Das letzte Puzzlestück

von Redaktion

Transfer perfekt: Mit Hummels bläst der BVB zum Angriff auf den FC Bayern

VON JONAS AUSTERMANN

München – Borussia Dortmund schaltet in den Meister-Modus – und Mats macht’s möglich: Seit Mittwochnachmittag, 14.45 Uhr, ist es offiziell: Mats Hummels (30) wechselt vom FC Bayern zurück zum BVB, nur der Medizincheck steht noch aus. Die Schwarz-Gelben legen dafür etwas mehr als 30 Millionen Euro auf den Tisch, aufgrund erfolgsabhängiger Klauseln kann die Ablöse noch auf bis zu 38 Millionen steigen.

Unmittelbar nach der Verkündung des spektakulären Transfers machte BVB-Boss Hans-Joachim Watzke im Gespräch mit den Ruhr Nachrichten klar: „Wir werden in die Spielzeit mit der Maßgabe gehen, dass wir ohne Wenn und Aber um die deutsche Meisterschaft spielen wollen.“ Und der Serienmeister aus München? Der wird sich ganz schön strecken müssen – erst auf dem Transfermarkt, dann im sportlichen Wettbewerb. Denn schon in der abgelaufenen Saison durfte sich der FC Bayern nur vier Pleiten in 34 Spielen erlauben, wurde am Ende mit zwei Zählern Vorsprung knapp Meister.

Dass ein zwischenzeitlicher Neun-Punkte-Vorsprung noch verspielt wurde, stieß den Verantwortlichen in Dortmund offenbar sauer auf. Und Geld heilt bekanntlich alle Wunden. Also ging Sportdirektor Michael Zorc auf Einkaufstour. Im Warenkorb landeten Julian Brandt (für 25 Millionen Euro von Leverkusen), Nico Schulz (27 Mio., Hoffenheim) und Thorgan Hazard (25,5 Mio., Gladbach). Zudem verpflichtete der BVB den bislang ausgeliehenen Stürmer Paco Alcacer fest vom FC Barcelona, Kostenpunkt: 21 Millionen. Nach dem Hummels-Transfer hat der Vizemeister für fünf Spieler fast 130 Millionen gezahlt.

An der Säbener Straße hingegen tun sich die Verantwortlichen etwas schwerer, wenn es um Neuzugänge geht. Nach Uli Hoeneß’ vollmundiger Ankündigung im Februar („Wenn Sie wüssten, was wir schon alles sicher haben für die neue Saison …“) folgte lediglich die offizielle Verkündung des Hernandez-Deals (für 80 Mio. von Atlético Madrid). Außerdem kommen Benjamin Pavard (35 Mio., Stuttgart) und Talent Jann-Fiete Arp (drei Mio., Hamburg) nach München. Das war schon vorher klar. Macht fast 120 Millionen für drei Neue. Und mindestens ein ganz dicker Fisch soll Sportdirektor Hasan Salihamidzic noch ins Netz gehen – im Optimalfall Leroy Sané. Auch nach einem Sechser wird weiter gefahndet.

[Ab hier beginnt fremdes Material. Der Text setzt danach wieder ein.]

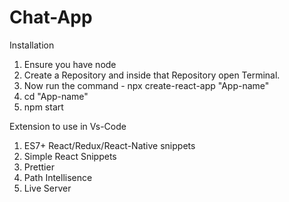 # Chat-App
Installation
1. Ensure you have node
2. Create a Repository and inside that Repository open Terminal.
3. Now run the command - npx create-react-app "App-name"
4. cd "App-name"
5. npm start


Extension to use in Vs-Code
1. ES7+ React/Redux/React-Native snippets
2. Simple React Snippets
3. Prettier
4. Path Intellisence
5. Live Server
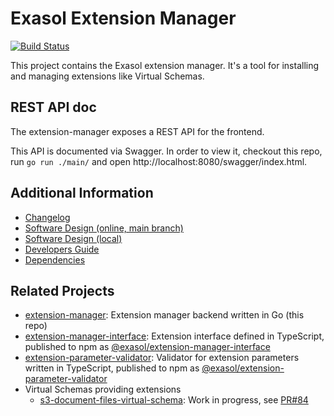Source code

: # Exasol Extension Manager

[![Build Status](https://github.com/exasol/extension-manager/actions/workflows/ci-build.yml/badge.svg)](https://github.com/exasol/extension-manager/actions/workflows/ci-build.yml)

This project contains the Exasol extension manager. It's a tool for installing and managing extensions like Virtual
Schemas.

## REST API doc

The extension-manager exposes a REST API for the frontend.
<!-- markdown-link-check-disable-next-line -->
This API is documented via Swagger. In order to view it, checkout this repo, run `go run ./main/` and open http://localhost:8080/swagger/index.html.

## Additional Information

* [Changelog](doc/changes/changelog.md)
* [Software Design (online, main branch)](https://exasol.github.io/extension-manager/design.html)
* [Software Design (local)](doc/design.md)
* [Developers Guide](doc/developers_guide.md)
* [Dependencies](dependencies.md)

## Related Projects

* [extension-manager](https://github.com/exasol/extension-manager): Extension manager backend written in Go (this repo)
* [extension-manager-interface](https://github.com/exasol/extension-manager-interface/): Extension interface defined in TypeScript, published to npm as [@exasol/extension-manager-interface](https://www.npmjs.com/package/@exasol/extension-manager-interface)
* [extension-parameter-validator](https://github.com/exasol/extension-parameter-validator): Validator for extension parameters written in TypeScript, published to npm as [@exasol/extension-parameter-validator](https://www.npmjs.com/package/@exasol/extension-parameter-validator)
* Virtual Schemas providing extensions
  * [s3-document-files-virtual-schema](https://github.com/exasol/s3-document-files-virtual-schema/): Work in progress, see [PR#84](https://github.com/exasol/s3-document-files-virtual-schema/pull/84)
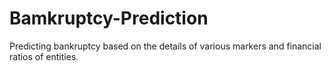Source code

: # Bamkruptcy-Prediction
Predicting  bankruptcy based on the  details of various markers and financial ratios of entities.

Solche Verstärkungen hat der Rekordmeister auch dringend nötig. Denn mit Arjen Robben (35), Franck Ribéry (36), Rafinha (33), James Rodriguez (27) und jetzt Hummels (30) verlassen jede Menge Erfahrung und Klasse den FC Bayern. Mittlerweile ist klar: Den echten, großen Umbruch gibt’s erst heuer. Ganz ohne Hintergedanken haben sich Coach Niko Kovac und die übrigen Verantwortlichen sicher nicht für eine Trennung von Spielmacher James und Innenverteidiger Hummels entschieden. Beide standen – das ist ein offenes Geheimnis – in der Gunst von Kovac nicht besonders weit oben. Zudem neigten die Stars dazu, ihre bisweilen unbequeme Meinung kundzutun und sich über zu wenig Spielzeit zu beschweren.

Kovac bekommt in seinem zweiten Jahr als Bayern-Trainer also mehr Wünsche erfüllt als vor der Premierensaison – damals waren es null. Klar ist damit aber auch: Die Bosse nehmen Kovac in die Pflicht. Der Kroate muss dann mit seinem Wunsch-Kader liefern. Erst einmal aber ist Salihamidzic an der Reihe. Der Sportdirektor des FC Bayern muss einen Kader zusammenstellen, der den Dortmunder Angriff auf die Schale abwehrt. Der BVB hat seine Hausaufgaben im Transfersommer früh erledigt, in München wird derweil nachgesessen.